We believe that nuclear energy needs to be significantly expanded, at least till alternative sources of energy become technologically and economically viable (such as solar or fusion energy). It does involve, however, addressing urgent issues regarding cost over-runs, operational safety, storage and disposal of spent nuclear fuel. We believe the latest generation of reactors are much safer than before, but will require the energy regulator to monitor this issue very closely. We will promote proactive approaches to manage spent nuclear fuel, including through reprocessing, and strengthen geological waste repositories (which must be managed directly by the government). Private sector involvement in nuclear energy will require extensive regulatory oversight, particularly regarding operational safety and the safe transport of spent nuclear fuel, and long term storage.
We will also continue to promote fusion research (such as International Thermonuclear Experimental Reactor), since the sooner it can be commercialised, the better for India and the world.
Solar energy is now very close to (or has already become, in some cases) being commercially cost-effective.

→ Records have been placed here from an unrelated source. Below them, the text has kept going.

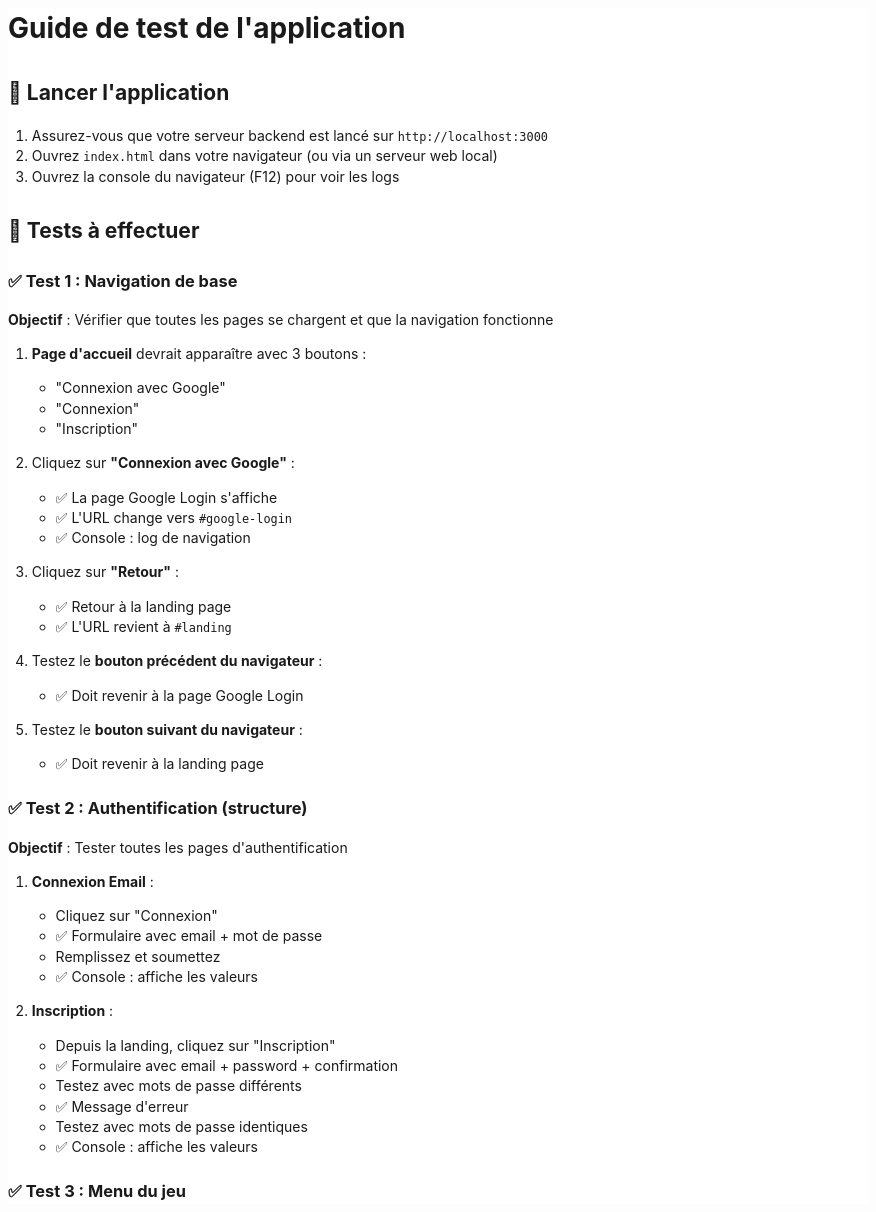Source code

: # Guide de test de l'application

## 🚀 Lancer l'application

1. Assurez-vous que votre serveur backend est lancé sur `http://localhost:3000`
2. Ouvrez `index.html` dans votre navigateur (ou via un serveur web local)
3. Ouvrez la console du navigateur (F12) pour voir les logs

## 🧪 Tests à effectuer

### ✅ Test 1 : Navigation de base

**Objectif** : Vérifier que toutes les pages se chargent et que la navigation fonctionne

1. **Page d'accueil** devrait apparaître avec 3 boutons :
   - "Connexion avec Google"
   - "Connexion"
   - "Inscription"

2. Cliquez sur **"Connexion avec Google"** :
   - ✅ La page Google Login s'affiche
   - ✅ L'URL change vers `#google-login`
   - ✅ Console : log de navigation

3. Cliquez sur **"Retour"** :
   - ✅ Retour à la landing page
   - ✅ L'URL revient à `#landing`

4. Testez le **bouton précédent du navigateur** :
   - ✅ Doit revenir à la page Google Login

5. Testez le **bouton suivant du navigateur** :
   - ✅ Doit revenir à la landing page

### ✅ Test 2 : Authentification (structure)

**Objectif** : Tester toutes les pages d'authentification

1. **Connexion Email** :
   - Cliquez sur "Connexion"
   - ✅ Formulaire avec email + mot de passe
   - Remplissez et soumettez
   - ✅ Console : affiche les valeurs

2. **Inscription** :
   - Depuis la landing, cliquez sur "Inscription"
   - ✅ Formulaire avec email + password + confirmation
   - Testez avec mots de passe différents
   - ✅ Message d'erreur
   - Testez avec mots de passe identiques
   - ✅ Console : affiche les valeurs

### ✅ Test 3 : Menu du jeu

This is good news for India, which has ready access to the sun virtually everywhere in the country. We do not see any role for the government in promoting solar technology, however. We would expect a natural uptake by the market as people start experiencing the direct benefits.
We will privatise the national transmission grid, with a small subsidy paid (until solar energy reaches all parts of India, on a commercial basis) for grid connections to rural areas. Any such subsidies to the grid will be phased out as villages urbanise or become more prosperous. Regulation of the grid will include penal provisions (payable by grid owners) for voltage fluctuations that damage significant machinery or plant.

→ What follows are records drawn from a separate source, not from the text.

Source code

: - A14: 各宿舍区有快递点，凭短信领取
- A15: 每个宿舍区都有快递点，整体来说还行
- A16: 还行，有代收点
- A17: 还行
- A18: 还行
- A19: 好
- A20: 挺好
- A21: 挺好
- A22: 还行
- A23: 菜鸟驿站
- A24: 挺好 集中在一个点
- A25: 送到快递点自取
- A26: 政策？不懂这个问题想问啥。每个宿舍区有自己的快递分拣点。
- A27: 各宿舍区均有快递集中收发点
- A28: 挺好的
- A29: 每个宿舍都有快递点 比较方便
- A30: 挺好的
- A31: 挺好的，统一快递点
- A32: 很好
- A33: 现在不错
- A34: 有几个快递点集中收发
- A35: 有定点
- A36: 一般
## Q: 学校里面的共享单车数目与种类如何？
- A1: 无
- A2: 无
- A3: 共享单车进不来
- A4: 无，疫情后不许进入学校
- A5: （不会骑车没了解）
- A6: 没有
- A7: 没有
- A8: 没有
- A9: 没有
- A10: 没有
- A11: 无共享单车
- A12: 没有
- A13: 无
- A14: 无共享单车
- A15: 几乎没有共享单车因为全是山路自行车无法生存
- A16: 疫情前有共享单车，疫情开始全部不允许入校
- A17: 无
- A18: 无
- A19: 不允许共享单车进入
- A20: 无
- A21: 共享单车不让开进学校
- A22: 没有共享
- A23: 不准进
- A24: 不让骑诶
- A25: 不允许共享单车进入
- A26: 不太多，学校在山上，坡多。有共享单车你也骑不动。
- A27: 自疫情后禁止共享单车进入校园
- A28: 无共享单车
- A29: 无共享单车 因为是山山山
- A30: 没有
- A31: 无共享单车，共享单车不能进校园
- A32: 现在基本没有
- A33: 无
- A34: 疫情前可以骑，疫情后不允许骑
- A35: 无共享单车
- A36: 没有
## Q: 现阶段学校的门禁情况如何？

We will facilitate a wholesale spot market from which retailers can buy electricity in bulk for retail supply to individual customers. Links with the grid that permit customers to sell spare electricity to the grid, and use of smart meters to enable variable pricing and demand based pricing, are expected to evolve on their own as technology evolves.
Only 46.9 per cent of India’s 24.66 million households have toilets, 49.8 per cent defecate in the open, and 3.2 per cent use public toilets. Public toilets are extremely scarce. In the whole of Delhi, for instance, there are 3712 men’s public toilets and 269 women’s public toilets. We will facilitate – under local government oversight (including, where necessary, through long lease for private owners of the toilets) – the provision of world-class public toilets in sufficient numbers across India.

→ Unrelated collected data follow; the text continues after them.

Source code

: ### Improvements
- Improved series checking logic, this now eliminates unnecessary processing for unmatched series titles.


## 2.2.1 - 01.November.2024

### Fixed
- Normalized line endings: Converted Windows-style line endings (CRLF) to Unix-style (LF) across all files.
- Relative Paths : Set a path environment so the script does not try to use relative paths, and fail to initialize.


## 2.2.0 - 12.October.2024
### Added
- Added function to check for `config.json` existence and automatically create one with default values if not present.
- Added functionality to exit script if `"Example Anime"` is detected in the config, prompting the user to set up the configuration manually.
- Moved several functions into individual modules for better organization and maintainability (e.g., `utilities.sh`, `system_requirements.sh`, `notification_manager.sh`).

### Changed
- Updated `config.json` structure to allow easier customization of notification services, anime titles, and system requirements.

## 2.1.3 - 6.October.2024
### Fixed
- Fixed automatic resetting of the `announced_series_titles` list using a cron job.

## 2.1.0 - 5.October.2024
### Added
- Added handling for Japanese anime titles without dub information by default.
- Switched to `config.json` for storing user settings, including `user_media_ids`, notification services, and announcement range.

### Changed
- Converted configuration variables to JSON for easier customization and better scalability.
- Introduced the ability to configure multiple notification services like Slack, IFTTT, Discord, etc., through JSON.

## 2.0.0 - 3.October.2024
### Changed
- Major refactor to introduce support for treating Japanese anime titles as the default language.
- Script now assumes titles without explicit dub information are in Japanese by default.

27 million persons with disability were counted in India in the 2011 census. A large proportion of them can participate in the economy, with some support. We will aim to equalise their opportunities by reducing barriers that prevent them from reaching their full potential. In particular, we will incrementally make accessible all public places and transportation (irrespective of ownership) to the disabled through regulatory and other approaches.